ORGANE OFFICIEL DU COMITÉ CENTRAL DU PARTI COMMUNISTE CUBAIN
Diaz-Canel a présidé le Conseil national de l’Uneac. Photo: Ricardo López Hevia

Le Conseil national de l’Union des écrivains et des artistes de Cuba (Uneac) a tenu séance hier au bâtiment de l’art cubain du Musée national des Beaux-arts de La Havane. La réunion, la première de ce genre cette année et la cinquième de cette institution, a été présidée par Miguel Diaz-Canel Bermudez, Premier vice-président du Conseil d’État et du Conseil des ministres, entre autres dirigeants.

Miguel Barnet, président de l’Uneac, a présenté en séance plénière un rapport sur les enjeux et les défis actuels de cette organisation, qui joue un rôle prépondérant dans la mise à jour et l’application de la politique culturelle cubaine.

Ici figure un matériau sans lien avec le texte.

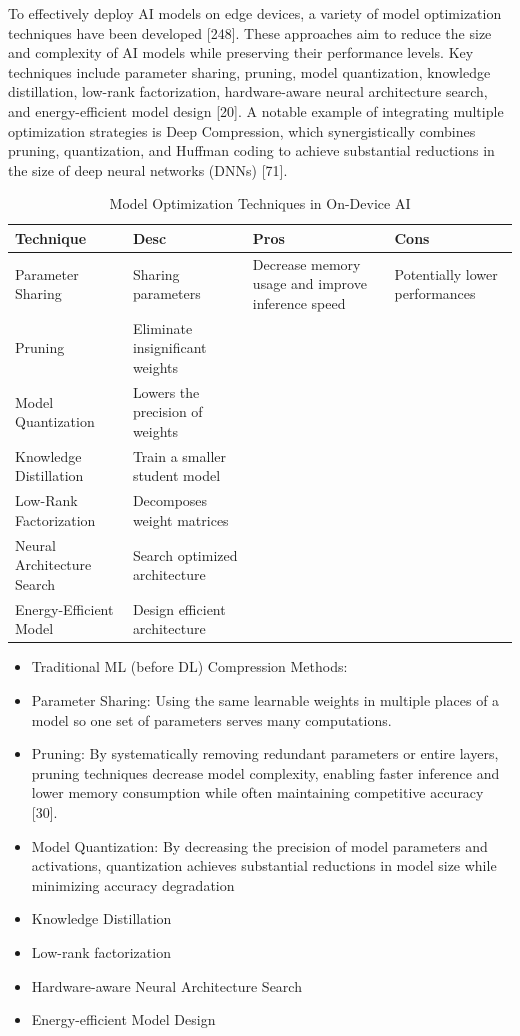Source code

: To effectively deploy AI models on edge devices, a variety of model optimization techniques have been developed [248]. These approaches aim to reduce the size and complexity of AI models while preserving their performance levels. Key techniques include parameter sharing, pruning, model quantization, knowledge distillation, low-rank factorization, hardware-aware neural architecture search, and energy-efficient model design [20]. A notable example of integrating multiple optimization strategies is Deep Compression, which synergistically combines pruning, quantization, and Huffman coding to achieve substantial reductions in the size of deep neural networks (DNNs) [71]. 

\begin{table}[h]
	\setlength{\tabcolsep}{5pt}
	\caption{Model Optimization Techniques in On-Device AI}
	\centering
	\begin{tabular}{llll}
		\toprule
		Technique & Desc & Pros & Cons \\
		 \midrule
		 Parameter Sharing & Sharing parameters & Decrease memory usage and improve inference speed & Potentially lower performances\\
		 Pruning & Eliminate insignificant weights &  & \\
		 Model Quantization & Lowers the precision of weights &  & \\
		 Knowledge Distillation & Train a smaller student model &  & \\
		 Low-Rank Factorization & Decomposes weight matrices  &  & \\
		 Neural Architecture Search& Search optimized architecture &  & \\
		 Energy-Efficient Model& Design efficient architecture &  & \\
		 \bottomrule 
	\end{tabular}
\end{table}


\begin{itemize}
	\item Traditional ML (before DL) Compression Methods:
	\item Parameter Sharing: Using the same learnable weights in multiple places of a model so one set of parameters serves many computations.
	\item Pruning:  By systematically removing redundant parameters or entire layers, pruning techniques decrease model complexity, enabling faster inference and lower memory consumption while often maintaining competitive accuracy [30].
	\item Model Quantization: By decreasing the precision of model parameters and activations, quantization achieves substantial reductions in model size while minimizing accuracy degradation
	\item Knowledge Distillation
	\item Low-rank factorization
	\item Hardware-aware Neural Architecture Search
	\item Energy-efficient Model Design
\end{itemize}

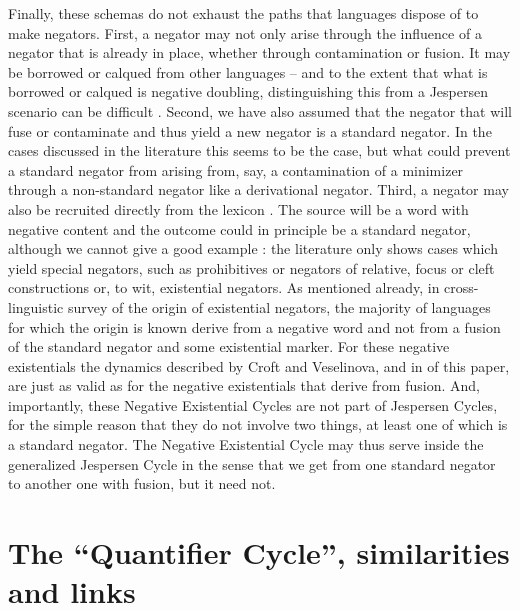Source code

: ﻿\documentclass[output=paper]{langsci/langscibook}
\begin{document}
Finally, these schemas do not exhaust the paths that languages dispose of
to make negators. First, a negator may not only arise through the influence
of a negator that is already in place, whether through contamination or
fusion. It may be borrowed or calqued from other languages – and to the
extent that what is borrowed or calqued is negative doubling,
distinguishing this from a Jespersen scenario can be difficult 
\parencite[cp.][]{AuweraVossen2015}. Second, we have also assumed that the
negator
that will fuse or contaminate and thus yield a new negator is a standard
negator. In the cases discussed in the literature this seems to be the
case, but what could prevent a standard negator from arising from, say, a
contamination of a minimizer through a non-standard negator like a
derivational negator. Third, a negator may also be recruited directly from
the lexicon \parencite[cp.][74]{Auwera2010}. The source will be a
word with negative content and the outcome could in principle be a standard
negator, although we cannot give a good example
\parencite[cp.][75, 90--91]{Auwera2010}: the literature
\parencite[e.g.][292--339]{Gelderen2011} only shows cases which yield special
negators, such as prohibitives or negators of relative, focus or cleft
constructions \citep[917]{Givon1973} or, to wit, existential negators. As
mentioned already, in  cross-linguistic survey of
the origin of existential negators, the majority of languages for which the
origin is known derive from a negative word and not from a fusion of the
standard negator and some existential marker. For these negative
existentials the dynamics described by Croft and Veselinova, and in
 of this paper, are just as valid as for the negative
existentials that derive from fusion. And, importantly, these Negative
Existential Cycles are not part of Jespersen Cycles, for the simple reason
that they do not involve two things, at least one of which is a standard
negator. The Negative Existential Cycle may thus serve inside the
generalized Jespersen Cycle in the sense that we get from one standard
negator to another one with fusion, but it need not.

\section{The ``Quantifier Cycle'', similarities and links}\label{sec:int-5}
\end{document}
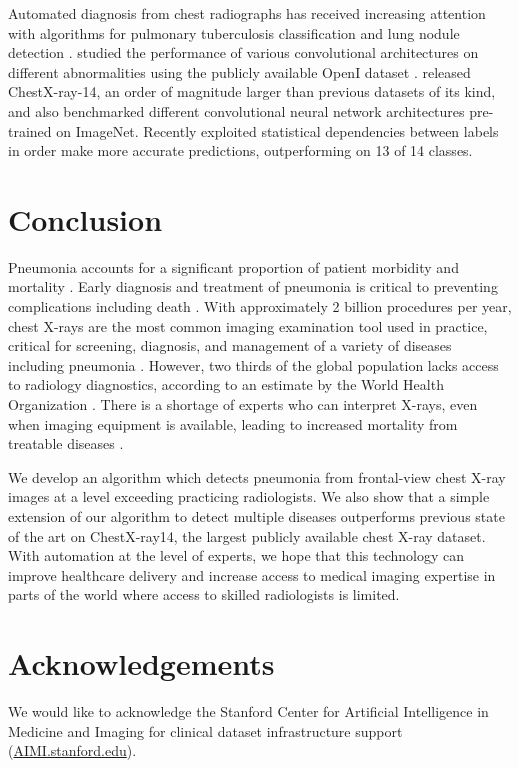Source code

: \documentclass{article}
\begin{document}
Automated diagnosis from chest radiographs has received increasing attention with algorithms  for pulmonary tuberculosis classification \cite{lakhani2017deep2} and lung nodule detection \cite{Huang2017}. \citet{Islam2017} studied the performance of various convolutional architectures on different abnormalities using the publicly available OpenI dataset \citep{demner2015preparing}. \citet{Wang2017} released ChestX-ray-14, an order of magnitude larger than previous datasets of its kind, and also benchmarked different convolutional neural network architectures pre-trained on ImageNet. Recently \citet{Yao2017} exploited statistical dependencies between labels in order make more accurate predictions, outperforming \citet{Wang2017} on 13 of 14 classes.

















%
 \section{Conclusion}
Pneumonia accounts for a significant proportion of patient morbidity and mortality \cite{gonccalves2013community}. Early diagnosis and treatment of pneumonia is critical to preventing complications including death \cite{aydogdu2010mortality}. With approximately 2 billion procedures per year, chest X-rays are the most common imaging examination tool used in practice, critical for screening, diagnosis, and management of a variety of diseases including pneumonia \cite{raoof2012interpretation}. However, two thirds of the global population lacks access to radiology diagnostics, according to an estimate by the World Health Organization \cite{mollura2010white}. There is a shortage of experts who can interpret X-rays, even when imaging equipment is available, leading to increased mortality from treatable diseases \cite{kesselman20162015}.

We develop an algorithm which detects pneumonia from frontal-view chest X-ray images at a level exceeding practicing radiologists. We also show that a simple extension of our algorithm to detect multiple diseases outperforms previous state of the art on ChestX-ray14, the largest publicly available chest X-ray dataset. With automation at the level of experts, we hope that this technology can improve healthcare delivery and increase access to medical imaging expertise in parts of the world where access to skilled radiologists is limited.

%
 
\pagebreak
\section{Acknowledgements}
We would like to acknowledge the Stanford Center for Artificial Intelligence in Medicine and Imaging for clinical dataset infrastructure support (\url{AIMI.stanford.edu}). 



\end{document}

Le rapport a été suivi d’un débat animé sur les enjeux et les défis de l’Uneac, ainsi que sur le travail réalisé dans les différentes provinces du pays.

Dans son intervention, le Premier vice-président, Miguel Diaz-Canel, a reconnu que, depuis la tenue du 8e Congrès de l’Uneac, « les commissions ont répondu d’une manière active et dynamique aux défis qui se posent de nos jours dans les domaines idéologique et culturel ».

Il a souligné que le travail de l’Uneac repose sur deux éléments.

« À mon avis, ces principaux éléments sont : le fonctionnement adéquat au sein de nos institutions culturels. Sans un fonctionnement adéquat, les institutions se fracturent, et il est ensuite très difficile pour l’Uneac de jouer le rôle qui lui revient. La meilleure idéologie que l’on puisse développer dans la culture, c’est d’assurer le bon fonctionnement des institutions. L’autre élément, dans ce fonctionnement, c’est la contribution de l’avant-garde artistique », a-t-il indiqué.